Exercise goal:
Your answer should be one number: how many lines below hold the word "signed".
Entries shown START
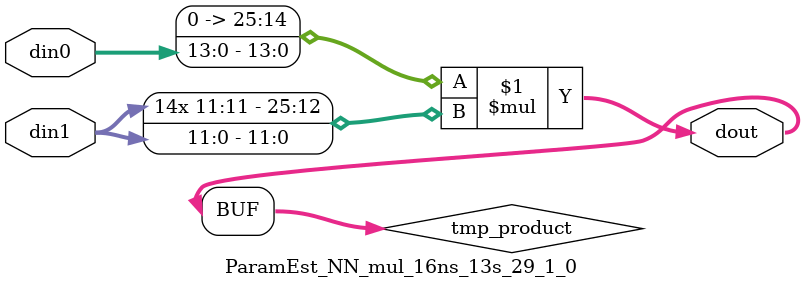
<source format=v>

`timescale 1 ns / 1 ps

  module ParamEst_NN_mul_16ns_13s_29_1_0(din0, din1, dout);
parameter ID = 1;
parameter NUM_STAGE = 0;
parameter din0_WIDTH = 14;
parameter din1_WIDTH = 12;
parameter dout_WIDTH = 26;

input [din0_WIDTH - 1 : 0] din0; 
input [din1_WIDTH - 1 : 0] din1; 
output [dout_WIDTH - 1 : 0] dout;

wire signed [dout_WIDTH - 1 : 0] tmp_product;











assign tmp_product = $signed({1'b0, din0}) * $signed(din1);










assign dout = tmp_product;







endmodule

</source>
Entries shown END
Answer section:
2